Traditional PR firms are missing an opportunity to expand their businesses and the boundaries of their remits with global clients, and leaving serious money on the table, by failing to integrate the creative discipline into their business model.

I attribute this failure of vision to the same fear of change that held back traditional ad agencies for years as they kept media, digital, content creation, data and analytics and other disciplines in silos. Even as holding companies merged those agency silos into massive “integrated” networks, the same silo mentality has held sway inside the PR agency sense of purpose.

Speaking broadly, ad agencies and PR firms offer two distinct products. Ad agencies produce tangible assets (creative ideas, expressed as TV ads, digital OOH, online videos, etc.) delivered directly to the consumer. PR agencies create communications – sophisticated forms of messaging – and influence media intermediaries and decision-makers to frame the story that best serves the strategic goals of their client.  

Yes, the lines have blurred, and some PR firms offer creative services. Large PR shops like Weber Shandwick, Edelman, Golin, Rethink and Ketchum have won Cannes Lions, Clios, Effies and other awards, but the majority of this work generally comes from ad-hoc PR/ad agency partnership within holding companies.

Meanwhile, ad agencies have had great success generating earned media with their creative work. Agencies such as GUT, David, and Mischief produce work that is all-but-guaranteed to drive PR, exploiting all the modern platforms to impact culture. Look at the earned media value squeezed from Super Bowl campaigns in the months before and after the event.

If PR firms do not adapt more systematically by adding creative services, ad agencies will be positioned to steal some of that core work, which is why agencies are either buying or starting influencer marketing and social media assets and cutting entertainment deals with film, TV, media and content companies. Even content studios will be positioned to win PR work.

PR agencies are being held back because of their traditional organizational and operational structure. They don’t have a clear vision for how to integrate creative people into their teams or how to embed the creative discipline in their methodology.
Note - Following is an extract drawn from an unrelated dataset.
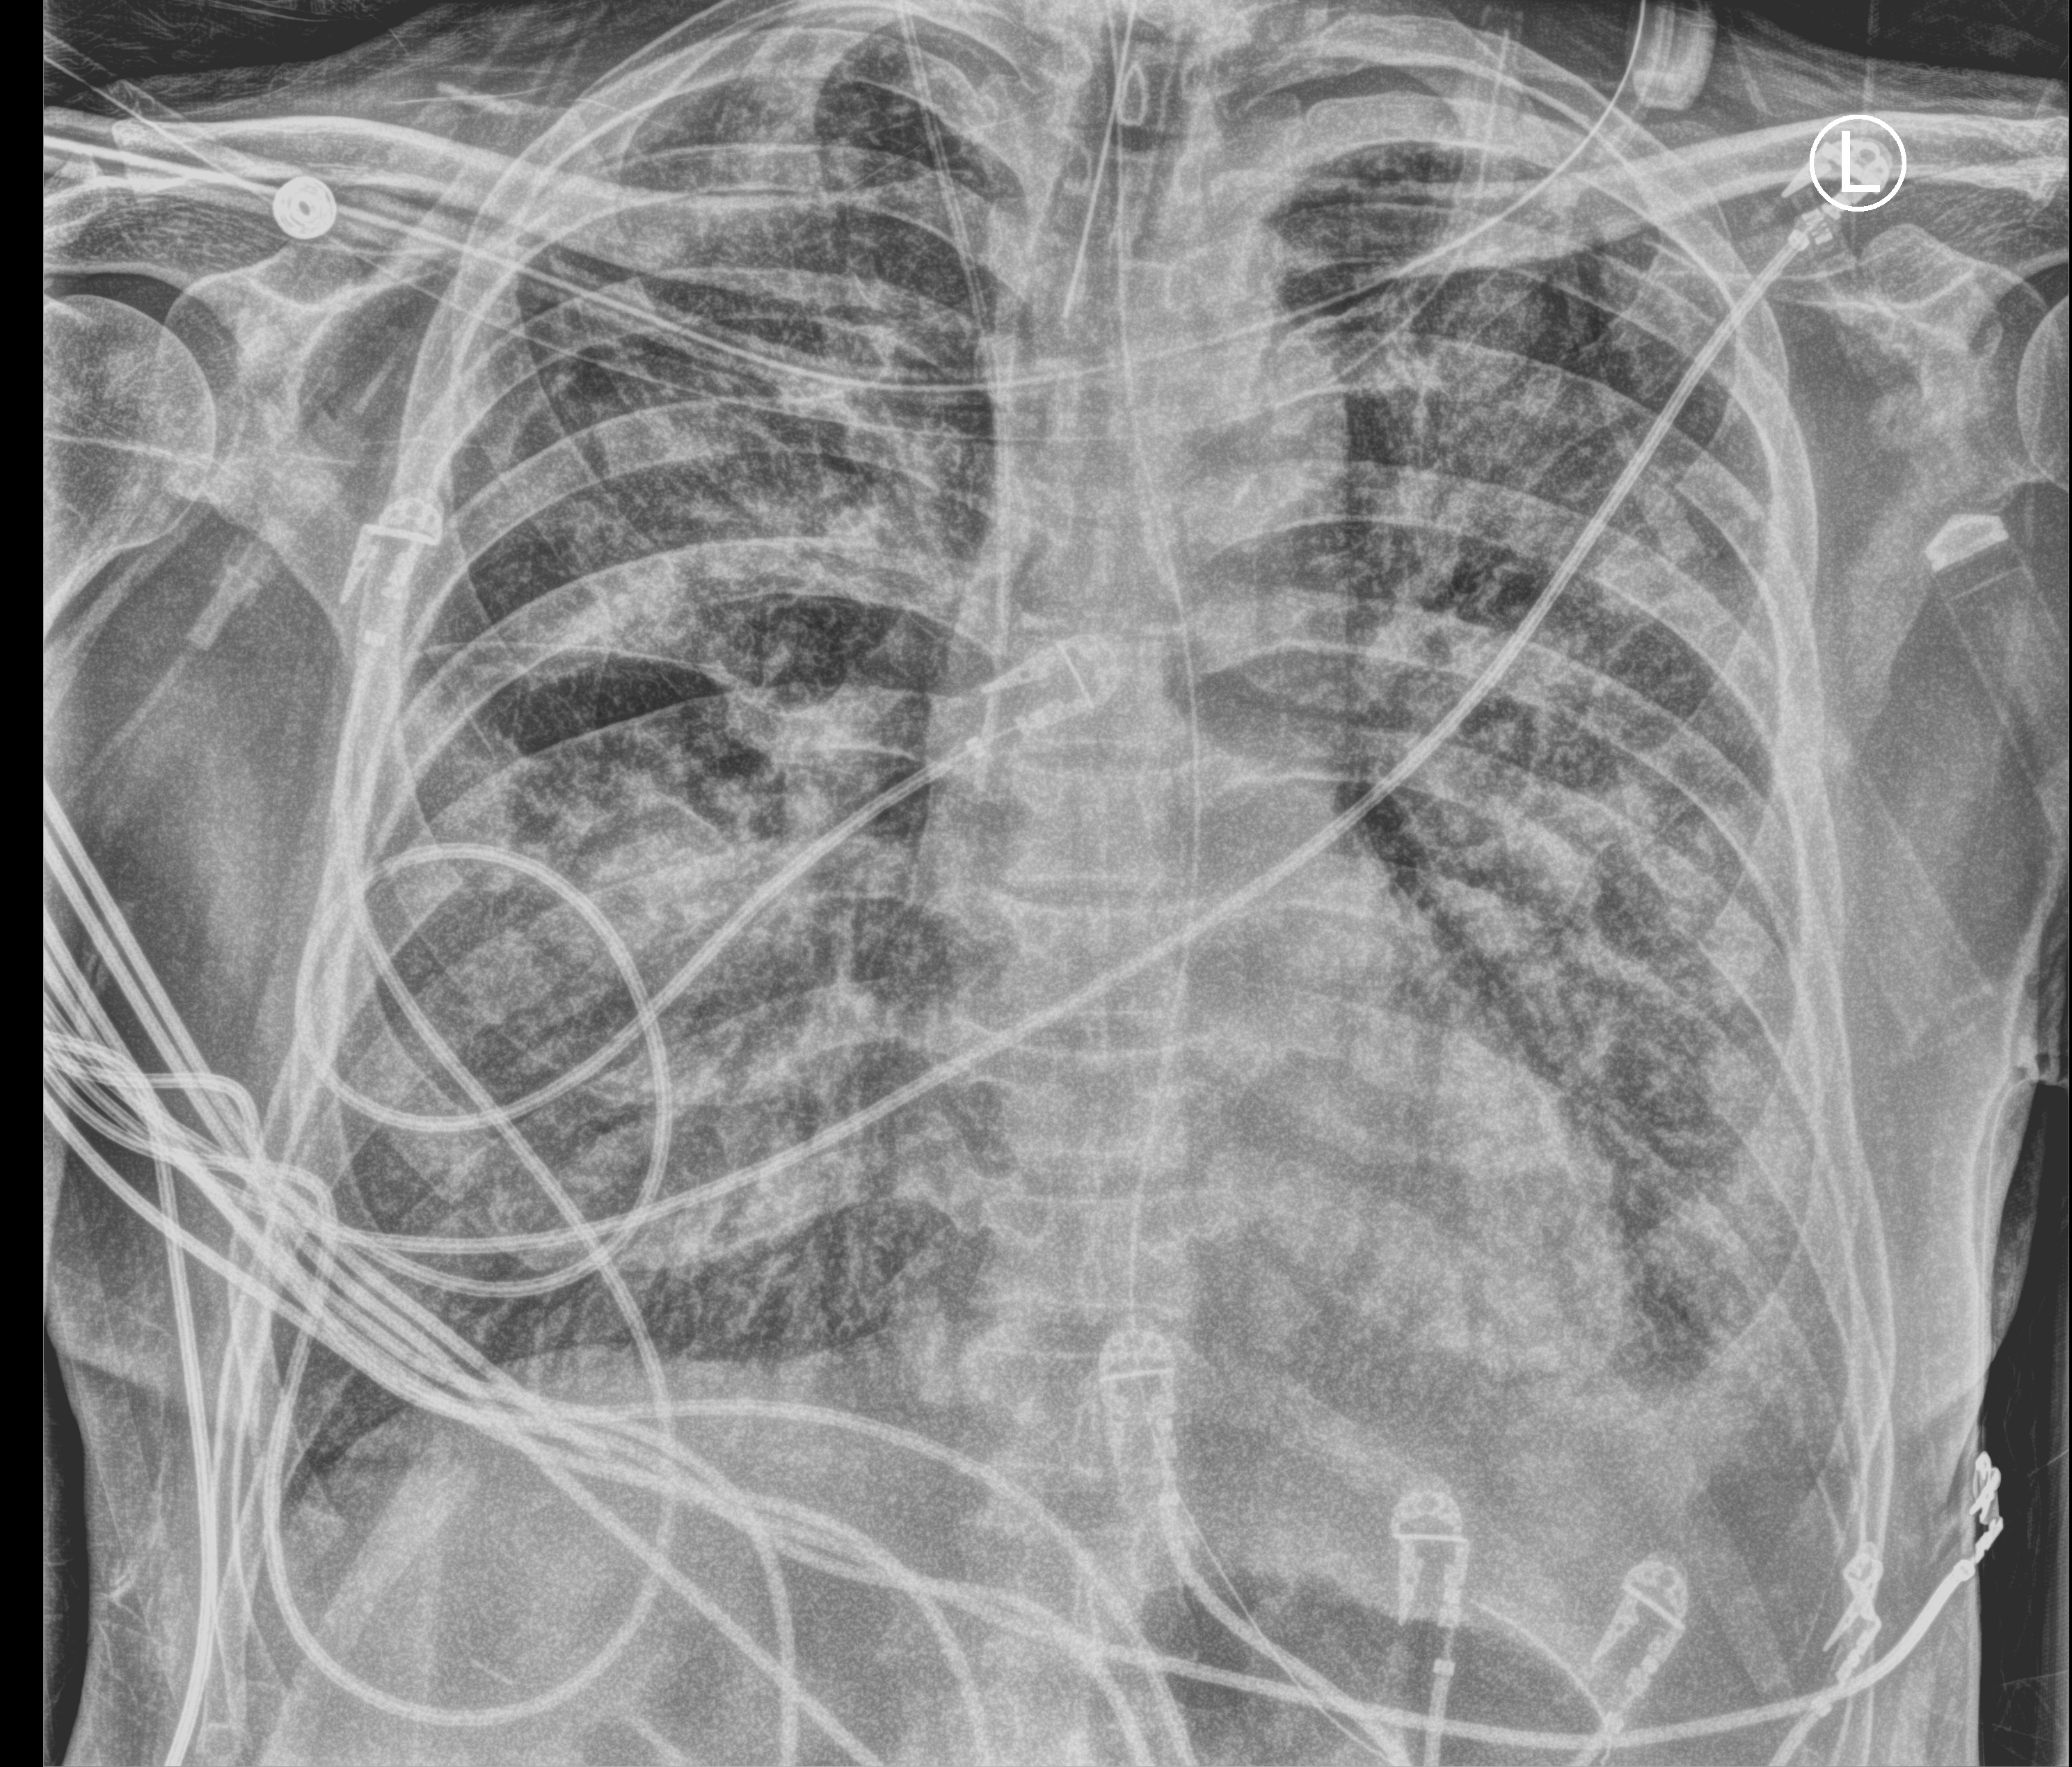
Portable chest radiograph. Male patient hospitalised with COVID-19, age 60–74 years.
From the hospital-stay record, not from the radiograph (when in the stay this image was taken is not recorded): admitted to intensive care during this hospital stay: yes.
I spoke about this issue with Gabriel Araujo, the brilliant Creative Director at Havas Lynx and founder & unlocker at Unlockers, former Global CCO of Ogilvy Social Lab. Gabriel says ad agencies have shifted from the creative content strategy to the content experience strategy because experiences don’t look or feel like ads and resonate with people more authentically. 

Ad agencies have an advantage over PR shops because of how they think, Gabriel says. Ad agencies generate an original creative idea, or a family of ideas, that serve as a hub into which myriad activations can be plugged in – social, experiential, digital, product placement, etc. Ad agencies have begun to invest heavily in tech and pursue product development, where the original creative idea can produce proprietary intellectual property and revenue streams that can be shared with the client. 


PR agencies are falling behind in creative innovation. But they have inherent assets that give them a competitive advantage – they know content by heart, they know how journalists and media gatekeepers think and how to place their clients on the national stage, Gabriel says.


I can add that PR agencies, by their nature and leadership, are able or willing to provide clearer ROI and data, and their day-to-day proximity to the CMO and CEO gives them great insights into the evolving challenges that are happening to clients in real time. Also, PR leaders are naturally better listeners, as many of them come from journalism backgrounds; agency leaders tend to lean heavily on their creative pitches and sometimes leave clients feeling as if they are being given solutions they don’t need.

I’ve also witnessed that PR firms are much more buttoned up. Frankly, agencies could benefit from that too. Pool tables and basketball hoops and skateboard-friendly spaces may be attractive to 20something employees but decision-making CMOs and CEOs value the practice of showing up on time, being serious and prepared for diving into the nuts and bolts of their business problems and opportunities.

But PR firms do overlap with ad agencies in one crucial discipline—strategy—since a client’s strategy must connect across every facet of marketing communications. If PR shops can learn how to fold in creatives from ad shops, digital and social media agencies, they can expand their offering to find the sweet spot where they can provide marketing communications across the entire ecosphere of their clients’ position in the global marketplace and culture.